### [EXTRACT]
____________

Solution of damped oscillation D.E.

[uday1236]

d²x + 2Kdx + w₀ ² x(t) = 0
dt dt


while solving this we assume the solution to be of form x = f(t)e^-kt

why is this exponential taken?

 

[Philip Wood]

Because the solution to the equation is known to be of this form! You are, if you like, assuming the form of the answer in advance! This is quite a common procedure in 'solving' differential equations.

If your physical intuition is good, you could identify the $2k\frac{dx}{dt}$ term as due to a resistive force, and guess that there'd be an exponential decay factor in the solution.

Once you've made the substitution $x = e^{-kt} f(t)$, you have a differential equation for $f(t)$, which is just the ordinary shm equation with angular frequency $\omega$ given by $\omega^2 = \omega_0^2 - k^2$, provided that $\omega > k$. So the solution can be seen immediately, by elementary methods, to be the product of sinusoidally oscillating, and exponential damping, factors. [If $\omega < k$ we have a non-oscillatory fall-off in x with time.]

Making the substitution $x = e^{-kt} f(t)$ involves a bit of drudgery and, imo, one might as well go the whole hog and (if $\omega > k$) make the substitution $x=Ae^{-kt}sin ({\omega t + \epsilon})$ at the outset. You'll find that this expression does fit, provided that $\omega^2 = \omega_0^2 - k^2$.

If you're happy with complex numbers, and the idea of linear combinations, there is a very slick method which simply requires you to substitute $x=Ae^{-\alpha t}$. Alpha turns out to be complex if $\omega > k$, and you need to form a linear combinations of two solutions. The mathematics is a bit more advanced than that needed for the substitution $x = e^{-kt} f(t)$ or $x=Ae^{-kt}sin ({\omega t + \epsilon})$.

 

[Philip Wood]

In previous post $\omega > k$ should read $\omega_0 > k$, and $\omega < k$ should read $\omega_0 < k$. Sorry.

____________

### [PROVIDED MATERIAL]
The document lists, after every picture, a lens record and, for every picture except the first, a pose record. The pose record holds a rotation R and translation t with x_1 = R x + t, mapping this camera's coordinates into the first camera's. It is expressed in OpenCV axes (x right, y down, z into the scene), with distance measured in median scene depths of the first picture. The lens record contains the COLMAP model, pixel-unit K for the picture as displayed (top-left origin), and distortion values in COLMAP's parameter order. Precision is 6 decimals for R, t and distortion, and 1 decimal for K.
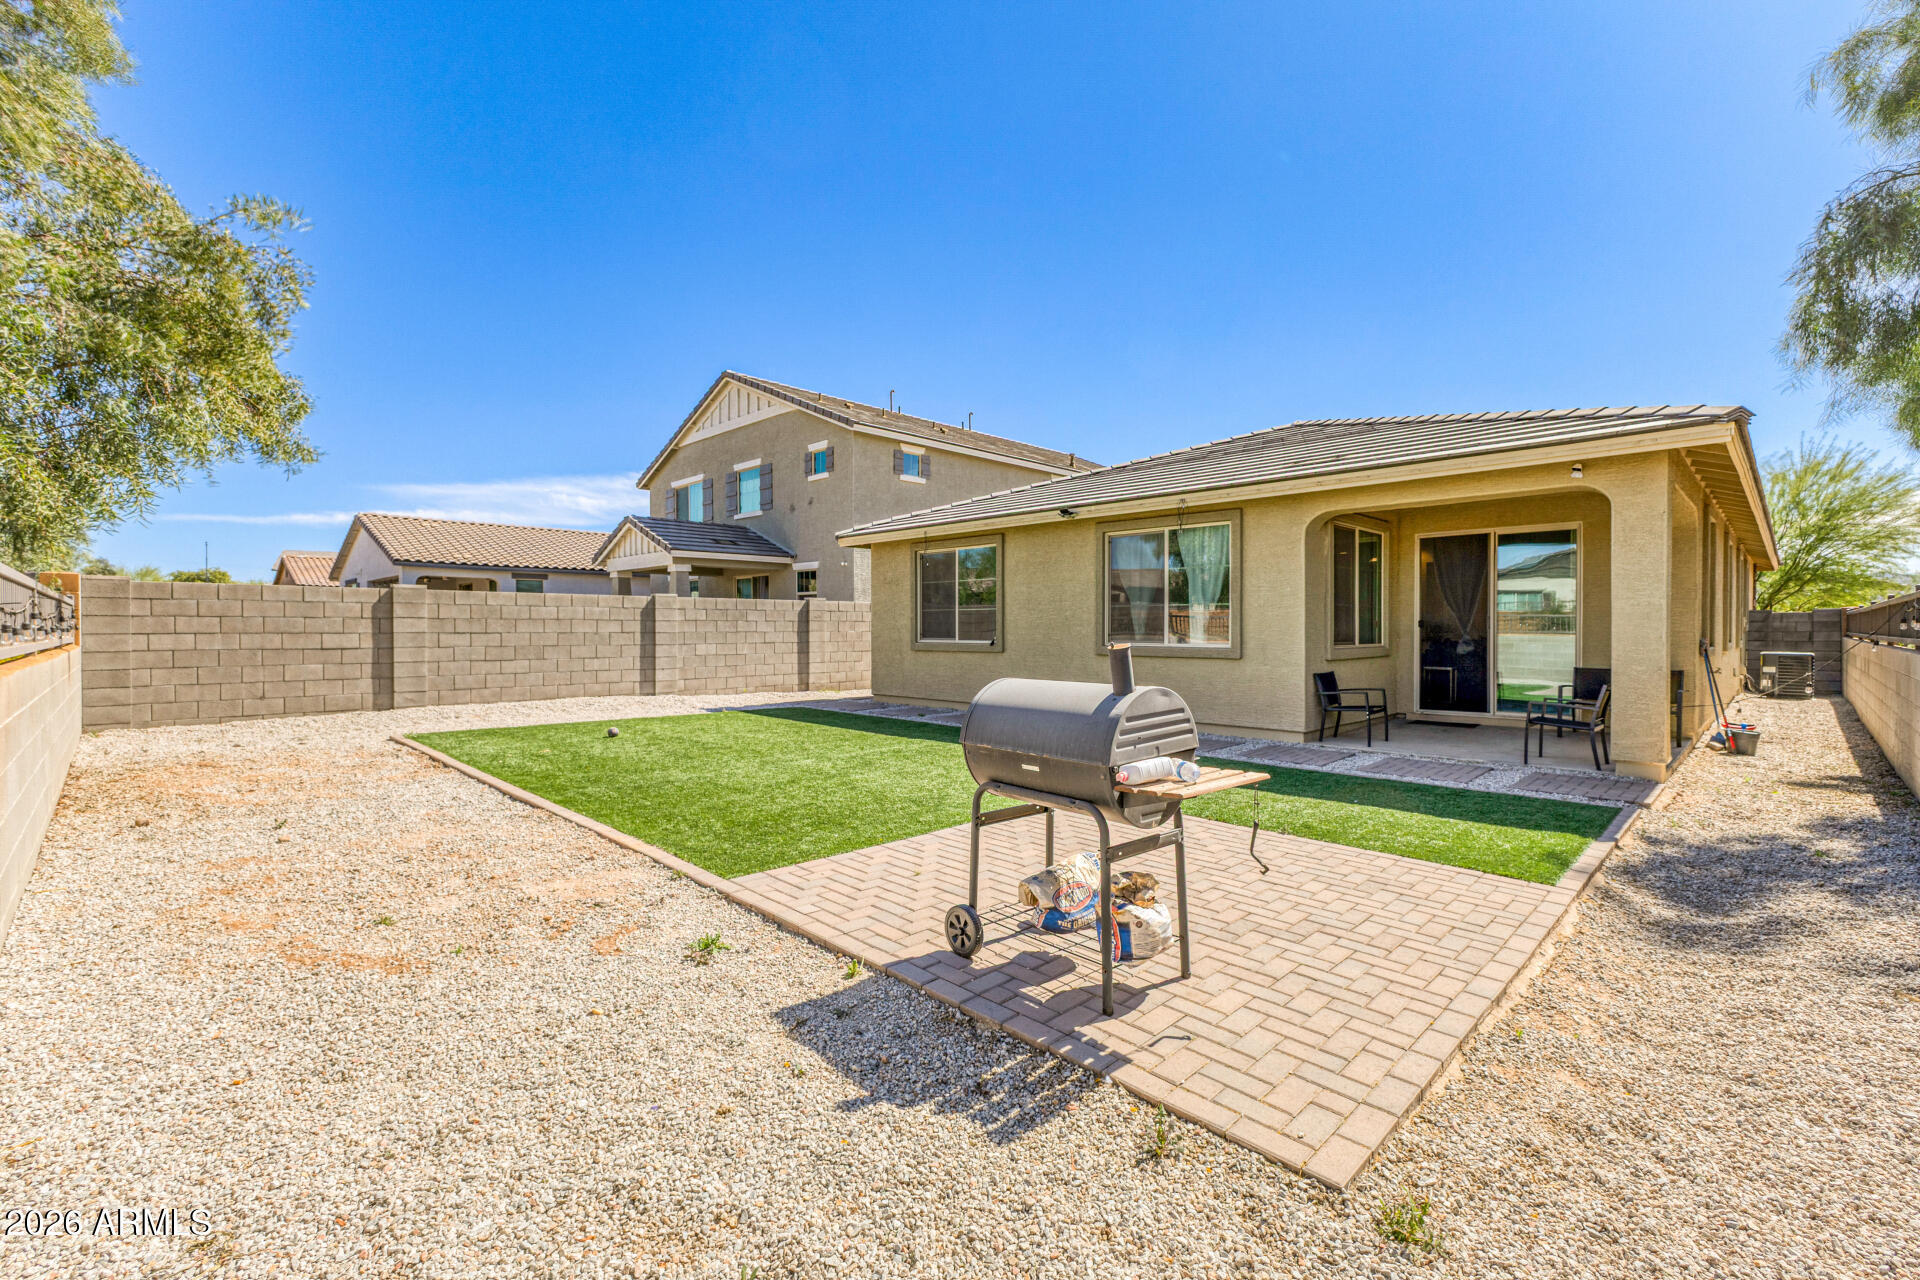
lens RADIAL K [[829.3, 0, 954.8], [0, 829.3, 631.1], [0, 0, 1]] dist [0.007274, -0.002383]
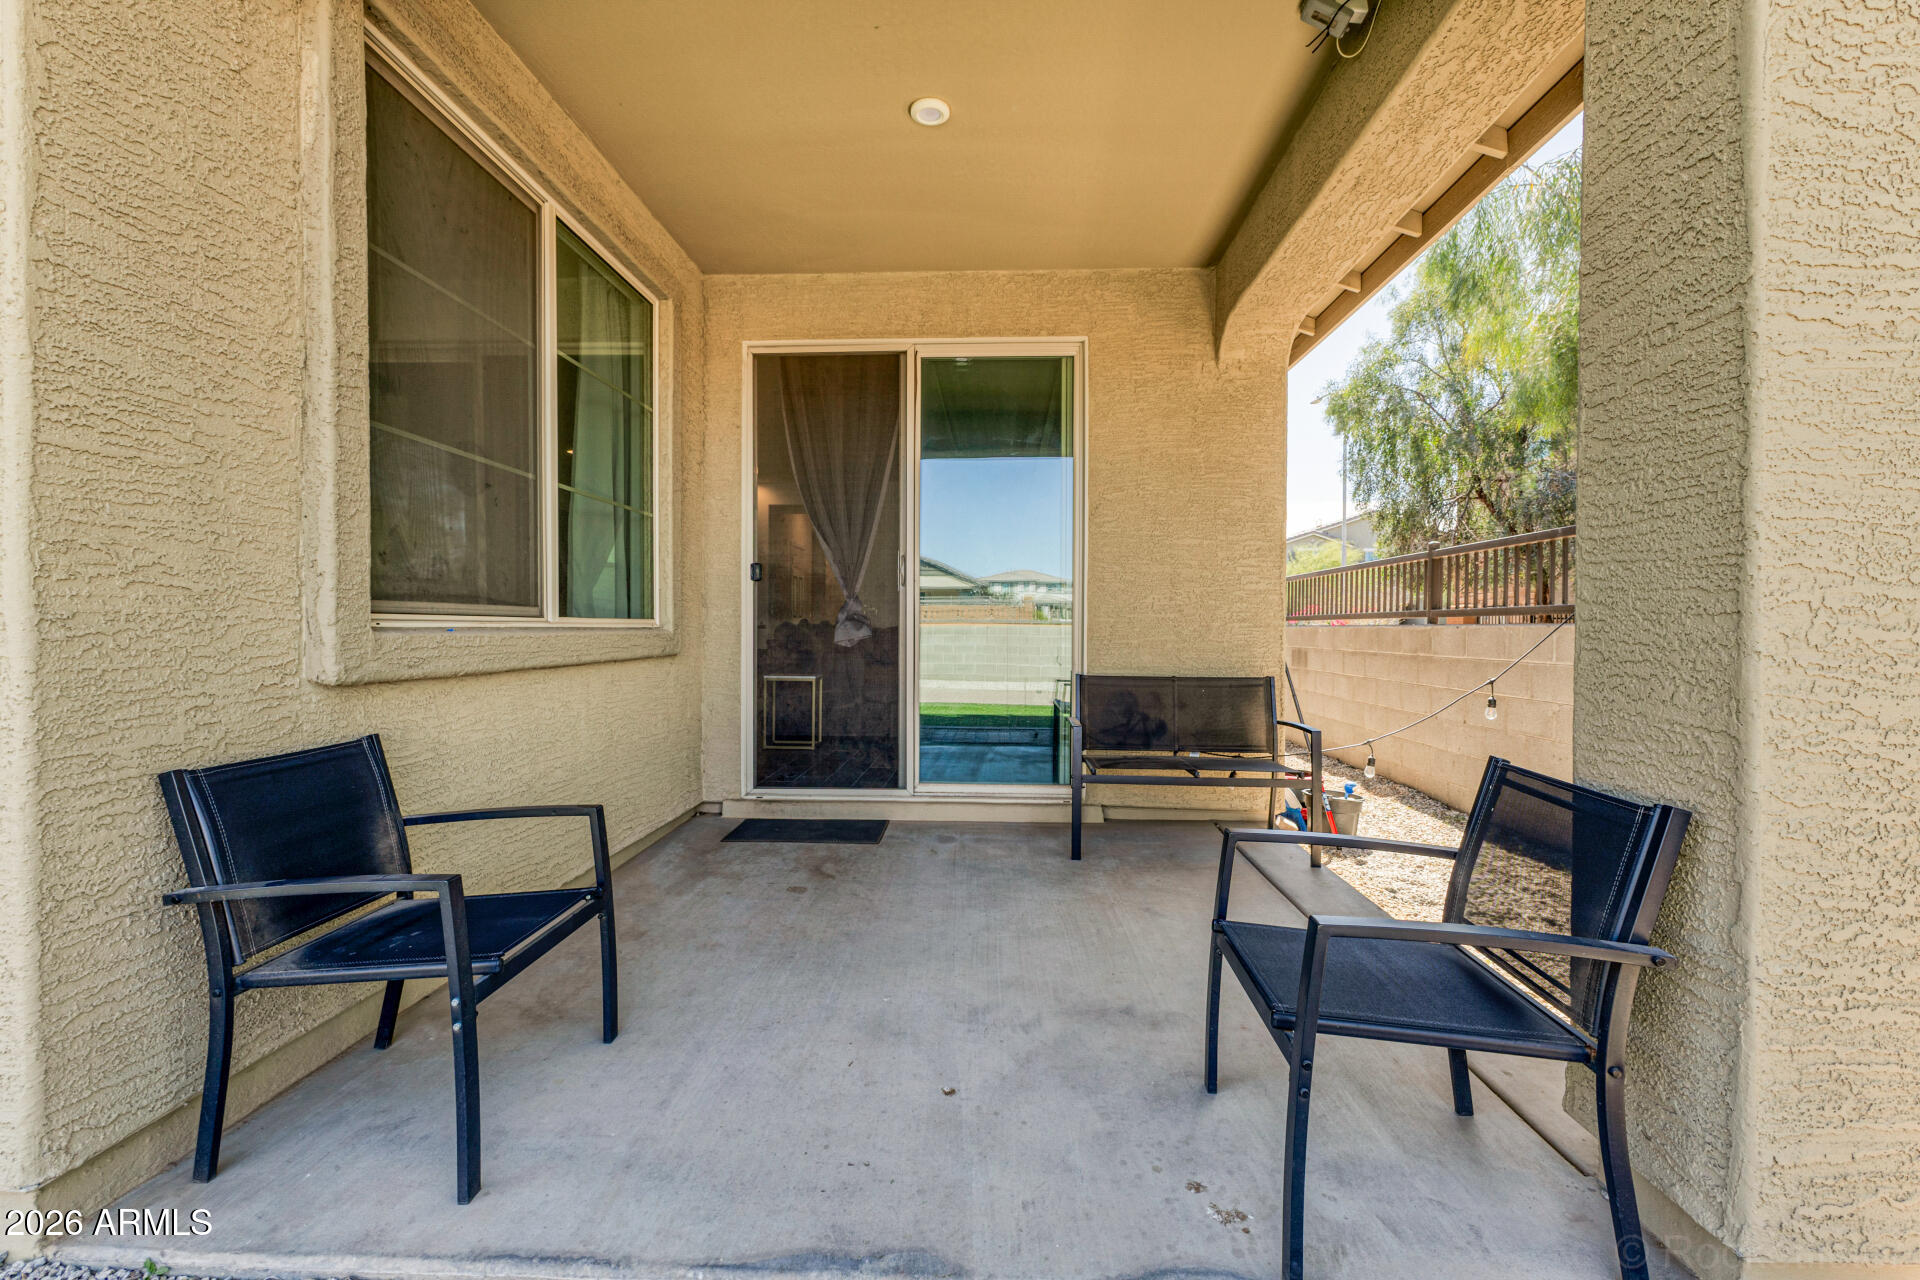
lens RADIAL K [[829.3, 0, 958.3], [0, 829.3, 637.6], [0, 0, 1]] dist [0.007274, -0.002383]
pose [[0.741503, -0.005555, 0.670927, 0.362963], [-0.002870, 0.999930, 0.011451, 0.017483], [-0.670944, -0.010416, 0.741435, 0.634288]]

____________

### [WHAT THE TASK ASKS]
Reproduce the damped-oscillation thread verbatim, from "Making the substitution" up to and including "that $\omega^2 = \omega_0^2 - k^2$.".

### [RESPONSE BOX]
Making the substitution $x = e^{-kt} f(t)$ involves a bit of drudgery and, imo, one might as well go the whole hog and (if $\omega > k$) make the substitution $x=Ae^{-kt}sin ({\omega t + \epsilon})$ at the outset. You'll find that this expression does fit, provided that $\omega^2 = \omega_0^2 - k^2$.